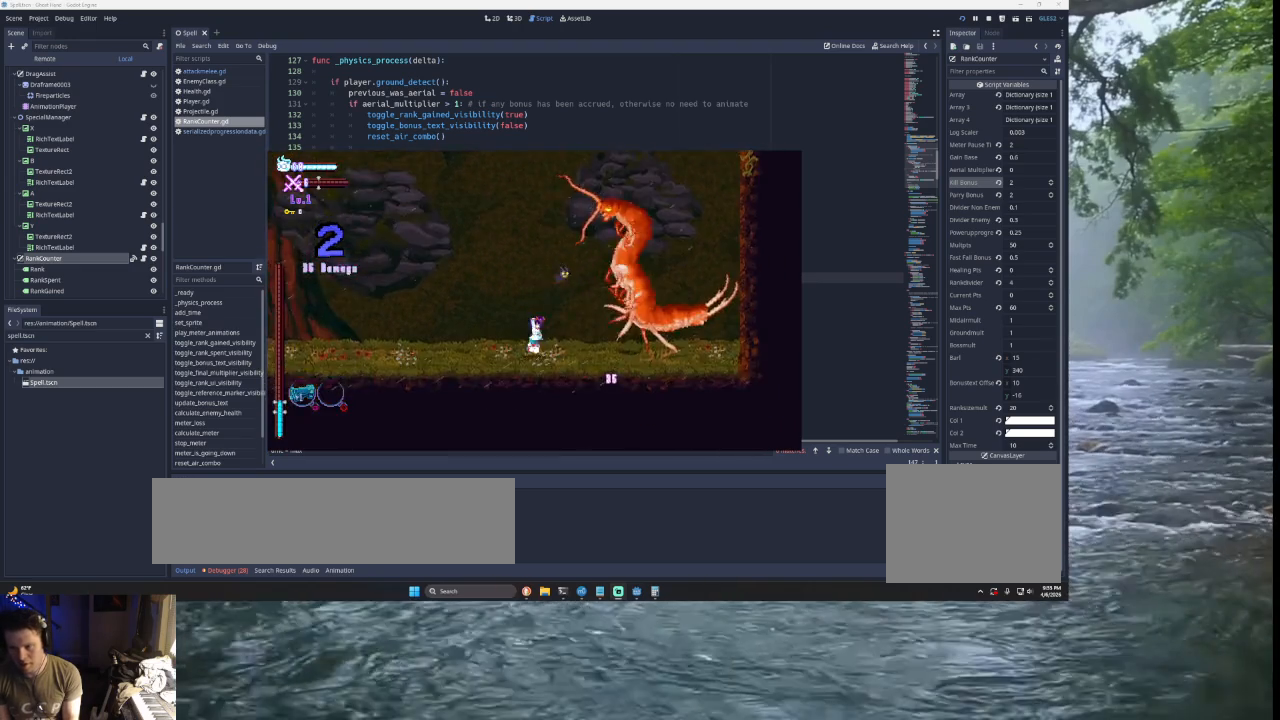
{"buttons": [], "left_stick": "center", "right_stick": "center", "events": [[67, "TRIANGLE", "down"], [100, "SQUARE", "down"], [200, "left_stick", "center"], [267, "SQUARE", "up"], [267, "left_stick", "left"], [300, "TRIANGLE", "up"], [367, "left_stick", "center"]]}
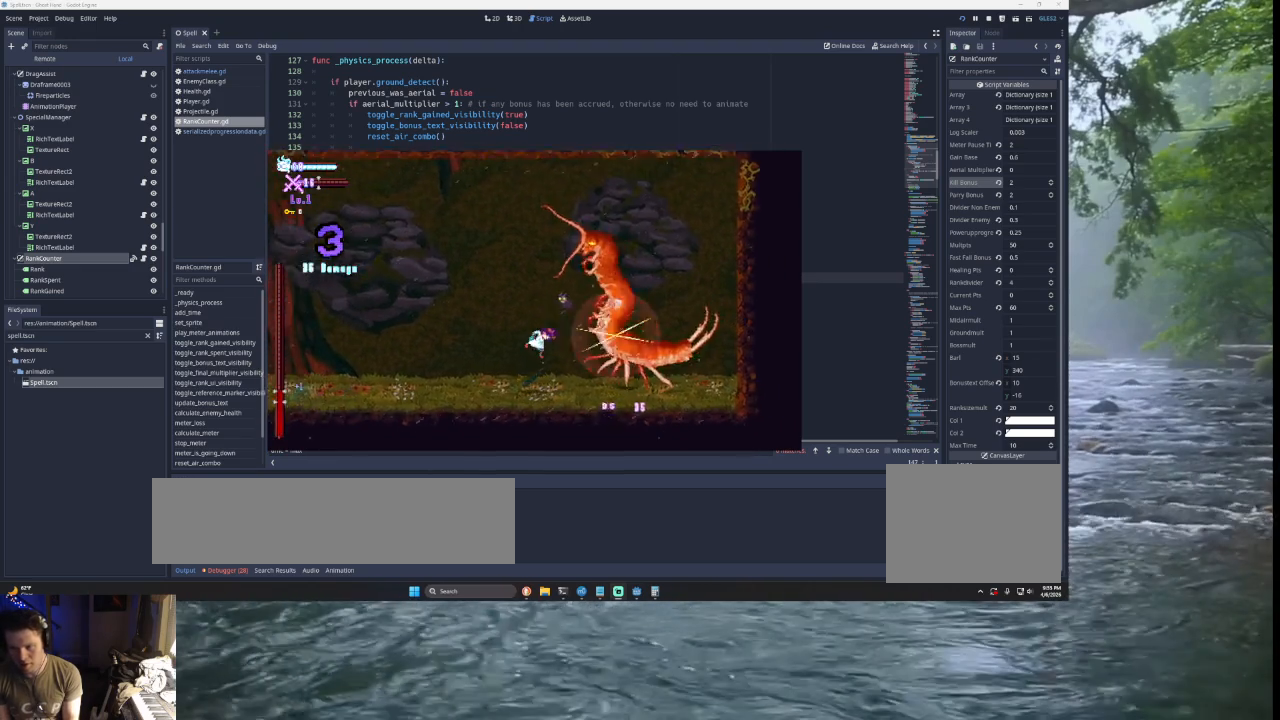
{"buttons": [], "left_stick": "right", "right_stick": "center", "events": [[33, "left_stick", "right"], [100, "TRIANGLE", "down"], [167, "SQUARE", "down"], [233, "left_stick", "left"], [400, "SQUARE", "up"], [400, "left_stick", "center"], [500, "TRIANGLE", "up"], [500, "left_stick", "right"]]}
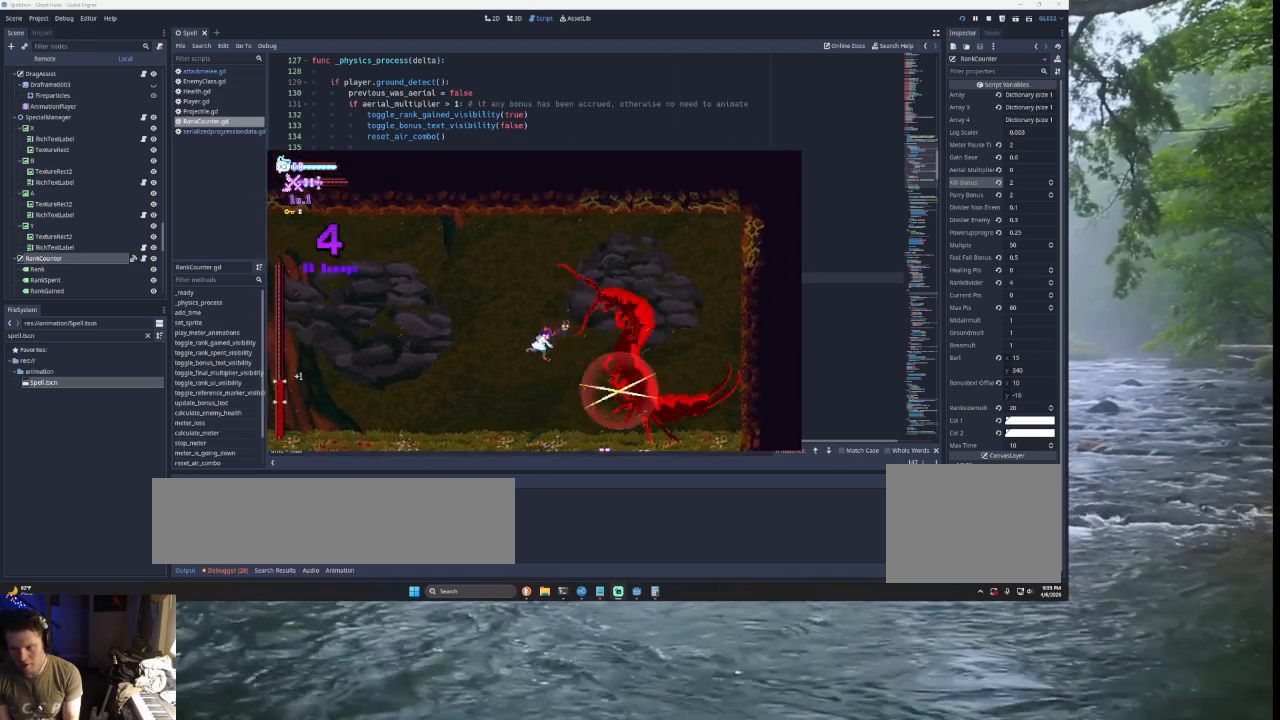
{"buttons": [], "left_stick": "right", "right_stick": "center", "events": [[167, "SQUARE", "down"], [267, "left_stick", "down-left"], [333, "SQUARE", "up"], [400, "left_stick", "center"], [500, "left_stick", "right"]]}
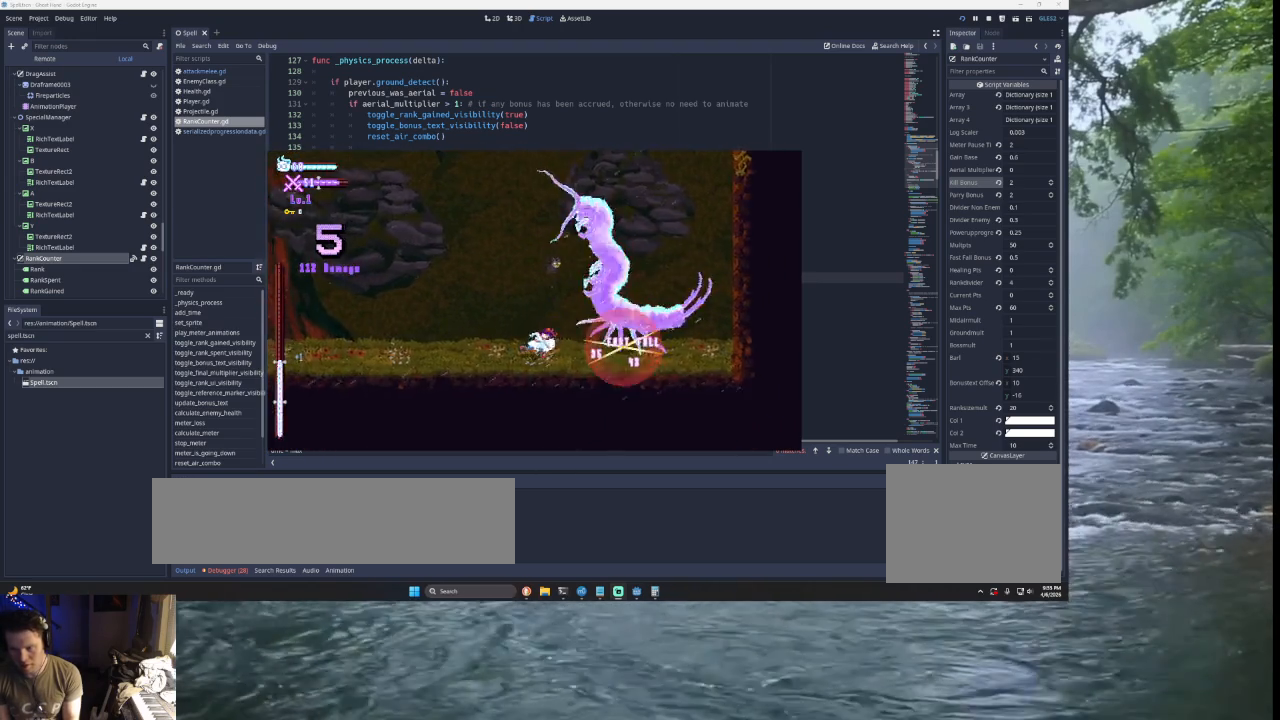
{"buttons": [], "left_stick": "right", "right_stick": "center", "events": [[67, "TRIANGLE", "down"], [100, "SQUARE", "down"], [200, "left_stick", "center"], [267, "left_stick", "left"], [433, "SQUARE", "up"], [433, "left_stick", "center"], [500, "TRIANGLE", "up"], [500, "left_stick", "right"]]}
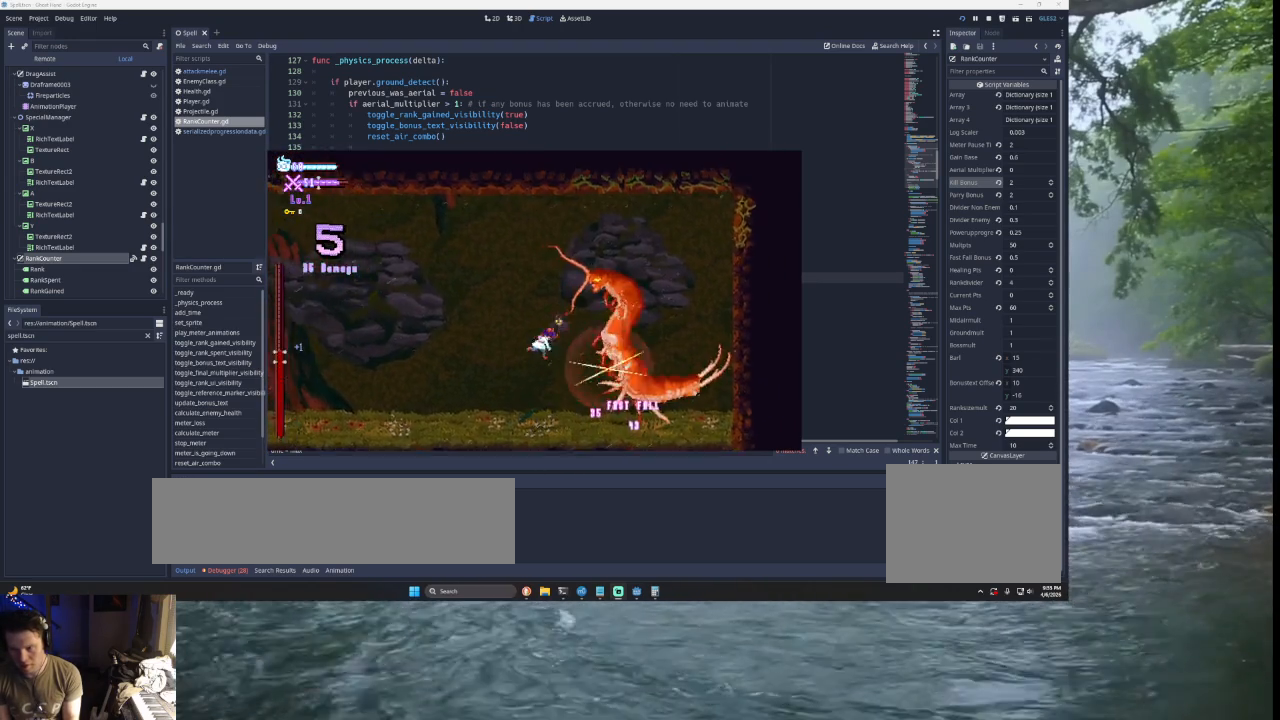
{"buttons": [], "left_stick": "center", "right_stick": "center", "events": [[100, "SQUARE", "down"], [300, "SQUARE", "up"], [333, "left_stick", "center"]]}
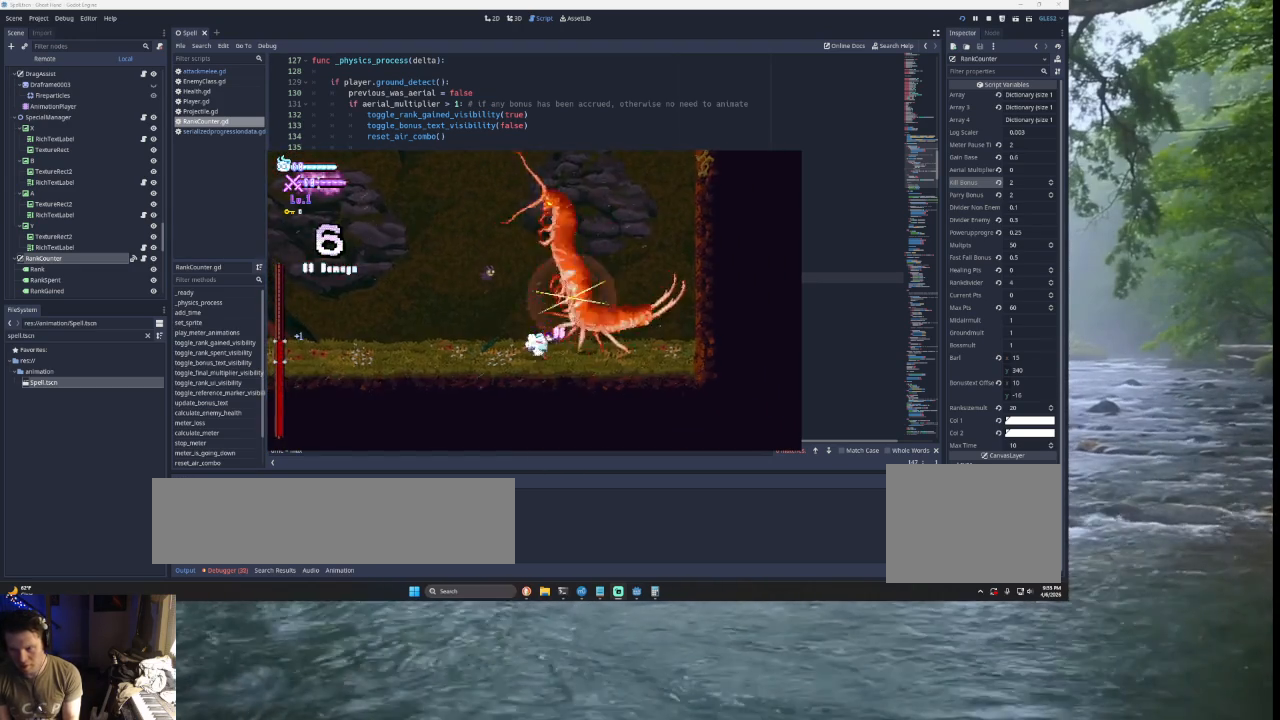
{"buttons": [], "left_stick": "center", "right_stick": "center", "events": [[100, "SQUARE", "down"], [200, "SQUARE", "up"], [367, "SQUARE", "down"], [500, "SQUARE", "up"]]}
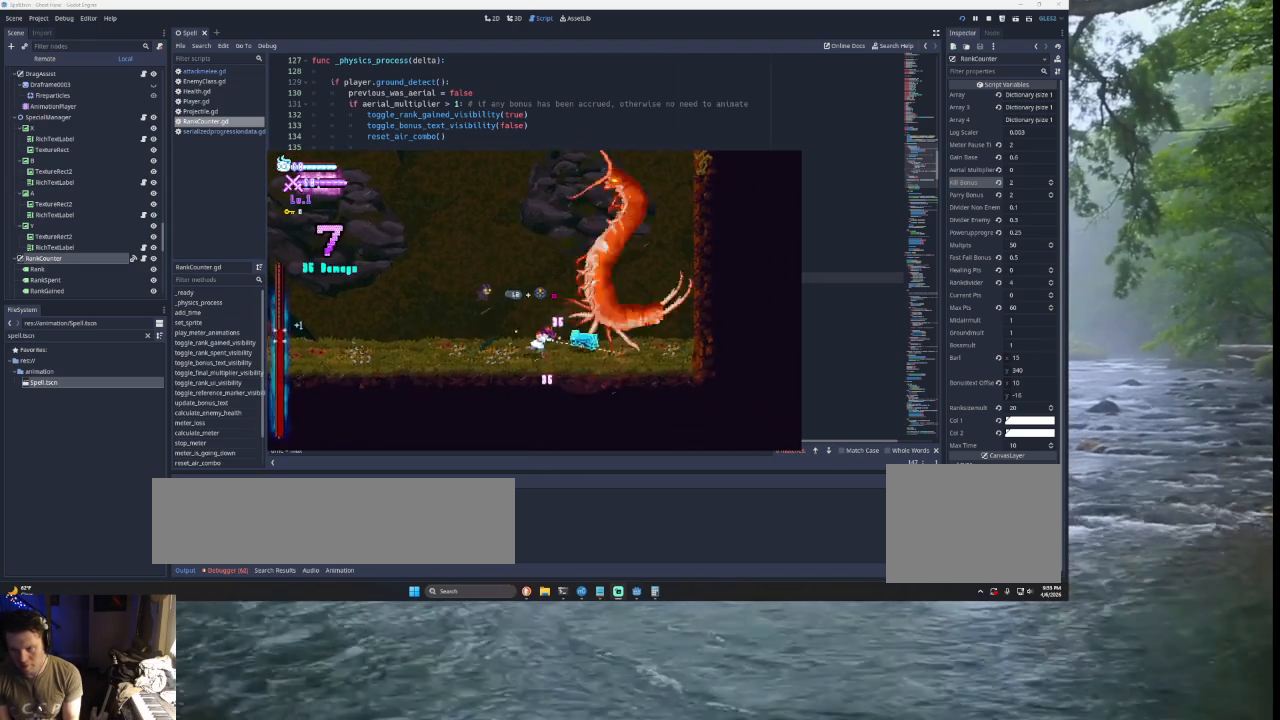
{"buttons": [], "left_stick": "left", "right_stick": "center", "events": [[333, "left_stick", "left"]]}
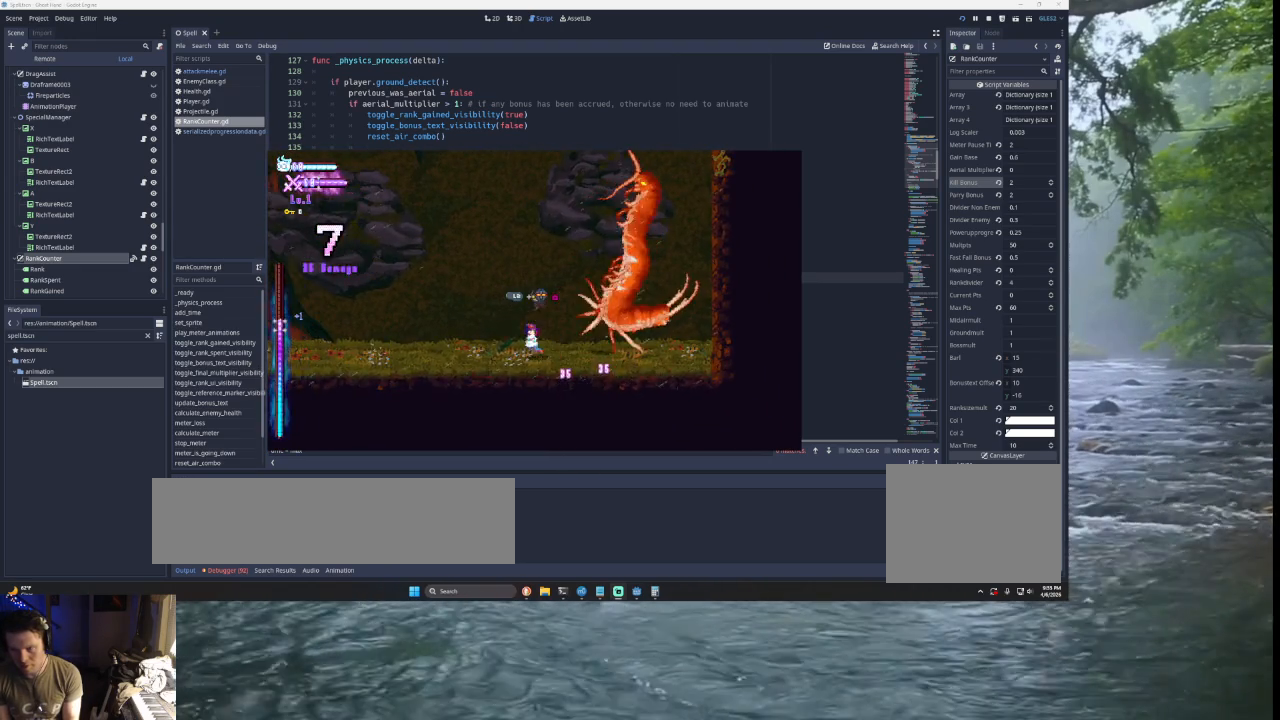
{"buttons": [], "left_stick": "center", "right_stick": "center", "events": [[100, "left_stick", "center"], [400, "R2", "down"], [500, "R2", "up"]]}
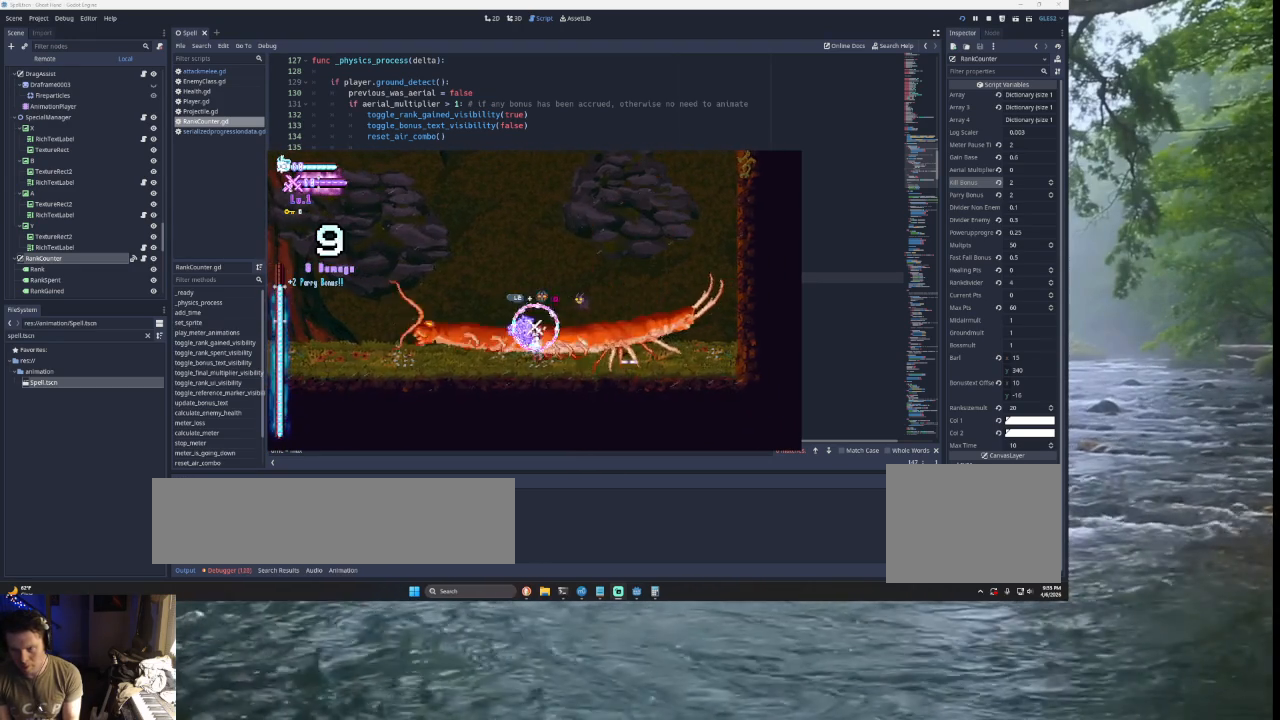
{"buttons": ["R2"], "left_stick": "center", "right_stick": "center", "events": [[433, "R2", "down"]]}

----

▶ **What you should do**
Copy out the data above exactly, except the pictures.

▶ **Response to the exercise**
{"buttons": [], "left_stick": "center", "right_stick": "center", "events": [[67, "TRIANGLE", "down"], [100, "SQUARE", "down"], [200, "left_stick", "center"], [267, "SQUARE", "up"], [267, "left_stick", "left"], [300, "TRIANGLE", "up"], [367, "left_stick", "center"]]}
{"buttons": [], "left_stick": "right", "right_stick": "center", "events": [[33, "left_stick", "right"], [100, "TRIANGLE", "down"], [167, "SQUARE", "down"], [233, "left_stick", "left"], [400, "SQUARE", "up"], [400, "left_stick", "center"], [500, "TRIANGLE", "up"], [500, "left_stick", "right"]]}
{"buttons": [], "left_stick": "right", "right_stick": "center", "events": [[167, "SQUARE", "down"], [267, "left_stick", "down-left"], [333, "SQUARE", "up"], [400, "left_stick", "center"], [500, "left_stick", "right"]]}
{"buttons": [], "left_stick": "right", "right_stick": "center", "events": [[67, "TRIANGLE", "down"], [100, "SQUARE", "down"], [200, "left_stick", "center"], [267, "left_stick", "left"], [433, "SQUARE", "up"], [433, "left_stick", "center"], [500, "TRIANGLE", "up"], [500, "left_stick", "right"]]}
{"buttons": [], "left_stick": "center", "right_stick": "center", "events": [[100, "SQUARE", "down"], [300, "SQUARE", "up"], [333, "left_stick", "center"]]}
{"buttons": [], "left_stick": "center", "right_stick": "center", "events": [[100, "SQUARE", "down"], [200, "SQUARE", "up"], [367, "SQUARE", "down"], [500, "SQUARE", "up"]]}
{"buttons": [], "left_stick": "left", "right_stick": "center", "events": [[333, "left_stick", "left"]]}
{"buttons": [], "left_stick": "center", "right_stick": "center", "events": [[100, "left_stick", "center"], [400, "R2", "down"], [500, "R2", "up"]]}
{"buttons": ["R2"], "left_stick": "center", "right_stick": "center", "events": [[433, "R2", "down"]]}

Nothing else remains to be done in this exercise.